Das Massaker von Krusha e Madhe
Der KURIER erreicht Selami, 50, in Krusha e Madhe – eine kleine Gemeinde, bekannt für ein grausames Massaker. Am 25. März 1999 – einen Tag, nachdem in Serbien die ersten Bomben der NATO vom Himmel gefallen waren – töteten serbische Truppen hier mehr als 240 Menschen. Über 60 Personen gelten bis heute als vermisst.
Selami sah seinen Vater sechs Tage davor zum letzten Mal. Bis heute denke er jeden Tag an den letzten Moment mit ihm, sagt er: „Gegen 8 Uhr früh habe ich ihn umarmt, dann verließ ich das Dorf.“ Hätte er das nicht gemacht, könnte auch er heute tot oder verschollen sein.
Jasmina und ihre zwei Schwestern lagen noch im Bett, als ihr Vater Paun 1999 das Haus verließ. „Wir hörten durchs offene Fenster, wie er ging“, erinnert sie sich. Paun arbeitete in einer technischen Schule in Uroševac, auf Albanisch Ferizaj. Die Familie wollte umziehen, ins mehrheitlich serbisch besiedelte Štrpce. Der Vater machte sich davor auf den Weg in die Schule, um wichtige Dokumente zu holen. Er kehrte nie zurück.
Könnten sie noch leben?
Seitdem sind fast 24 Jahre vergangen. Jasmina lebt noch immer in Štrpce, arbeitet ebenfalls in einer Schule. Als sie vor einigen Jahren heiratete, trug sie kein Hochzeitskleid: „Ich wollte ohne meinen Vater nicht groß feiern“, sagt sie. Glaubt sie, dass ihr er noch leben könnte? Sie schluckt. „Er ist 1947 geboren. Im Krieg sind so viele Menschen gestorben. Realistisch gesehen lebt er nicht mehr. Aber ich kann das nicht akzeptieren, wenn ich nicht ganz sicher bin“, sagt sie unter Tränen.

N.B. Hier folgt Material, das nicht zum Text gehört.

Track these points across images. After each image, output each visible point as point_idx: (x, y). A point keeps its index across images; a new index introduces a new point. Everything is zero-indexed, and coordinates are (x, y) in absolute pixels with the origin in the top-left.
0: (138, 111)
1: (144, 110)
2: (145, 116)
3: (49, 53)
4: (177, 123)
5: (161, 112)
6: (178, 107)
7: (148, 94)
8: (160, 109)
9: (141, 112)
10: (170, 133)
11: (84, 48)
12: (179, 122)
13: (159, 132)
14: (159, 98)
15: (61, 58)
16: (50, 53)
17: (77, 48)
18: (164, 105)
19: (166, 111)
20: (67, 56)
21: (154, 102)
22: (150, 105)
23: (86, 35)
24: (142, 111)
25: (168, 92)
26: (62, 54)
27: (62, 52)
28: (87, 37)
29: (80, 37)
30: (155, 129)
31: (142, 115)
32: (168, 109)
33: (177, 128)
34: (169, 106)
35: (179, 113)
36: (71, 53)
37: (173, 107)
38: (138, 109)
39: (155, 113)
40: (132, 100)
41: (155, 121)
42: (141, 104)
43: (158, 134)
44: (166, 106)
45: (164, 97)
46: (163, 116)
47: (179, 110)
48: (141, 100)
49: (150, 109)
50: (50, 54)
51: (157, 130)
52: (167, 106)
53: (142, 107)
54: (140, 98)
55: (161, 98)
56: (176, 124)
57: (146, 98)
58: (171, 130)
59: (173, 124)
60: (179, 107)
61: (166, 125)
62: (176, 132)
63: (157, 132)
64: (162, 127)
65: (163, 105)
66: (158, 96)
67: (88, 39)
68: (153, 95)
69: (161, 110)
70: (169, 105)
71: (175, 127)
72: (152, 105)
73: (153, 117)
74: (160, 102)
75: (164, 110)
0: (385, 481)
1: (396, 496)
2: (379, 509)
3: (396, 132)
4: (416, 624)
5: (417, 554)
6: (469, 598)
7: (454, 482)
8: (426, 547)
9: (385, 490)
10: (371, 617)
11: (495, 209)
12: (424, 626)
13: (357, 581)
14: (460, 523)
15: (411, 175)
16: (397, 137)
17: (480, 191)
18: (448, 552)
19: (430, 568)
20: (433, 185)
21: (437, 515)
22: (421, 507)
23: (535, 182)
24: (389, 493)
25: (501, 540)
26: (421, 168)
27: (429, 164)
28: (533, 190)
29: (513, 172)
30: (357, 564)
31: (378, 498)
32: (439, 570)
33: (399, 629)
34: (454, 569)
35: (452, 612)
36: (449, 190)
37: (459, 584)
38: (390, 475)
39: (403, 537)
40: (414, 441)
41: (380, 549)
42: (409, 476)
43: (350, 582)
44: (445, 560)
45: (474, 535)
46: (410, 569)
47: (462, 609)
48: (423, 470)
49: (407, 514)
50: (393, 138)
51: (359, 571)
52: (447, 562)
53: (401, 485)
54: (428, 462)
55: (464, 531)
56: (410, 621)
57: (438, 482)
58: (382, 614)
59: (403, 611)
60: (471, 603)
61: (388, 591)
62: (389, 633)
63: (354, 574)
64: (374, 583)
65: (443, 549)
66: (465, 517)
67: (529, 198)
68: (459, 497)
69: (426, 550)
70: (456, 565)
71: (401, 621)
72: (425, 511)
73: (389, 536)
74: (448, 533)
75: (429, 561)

Auch Selami glaubt noch immer daran, dass seine verschwundenen Verwandten leben könnten. Hinweise darauf gibt es keine: „Wir haben die ganze Stadt und das Gebiet rundherum nach ihnen abgesucht. Aber es gibt keine Spur von ihnen.“
Ankündigung in Brüssel
Sowohl Jasmina als auch Selami werfen der Politik vor, zu wenig für die Vermissten zu tun. Vergangene Woche kündigten Serbiens Präsident Aleksandar Vučić und Kosovos Premier Albin Kurti in Brüssel an, nun endlich gemeinsam nach den Vermissten zu suchen und dafür relevante Geheimdienstdokumente austauschen zu wollen. Für Familien wie die von Jasmina und Selami ein Hoffnungsschimmer.
Der Südosteuropa-Experte Florian Bieber von der Universität Graz ist aber skeptisch, ob die Regierungen der Ankündigung nachkommen werden: „Diese Erklärung ist nur eine Erklärung. Es gibt weder einen konkreten Plan noch einen Zeithorizont“, sagt er.
Vielmehr dürfte es, so Bieber, damit zu tun haben, dass Vučićs und Kurtis aktuelle Verhandlungen in Brüssel (siehe Fakten oben) eingefroren sind. „Ich vermute, dass sie einfach irgendeinen Fortschritt vorweisen wollten“, sagt Bieber. Bei den Vermissten handle es sich auch deshalb um ein heikles Thema, weil beide Seiten sie seit jeher für gegenseitige Schuldzuweisungen benutzten.
Warum es so wichtig ist, die Vermissten zu finden? „Damit wir endlich zur Ruhe kommen können“, antwortet Jasmina. „Wir haben ein Recht darauf. Genug wird es erst sein, wenn jeder Einzelne gefunden ist“, sagt Selami.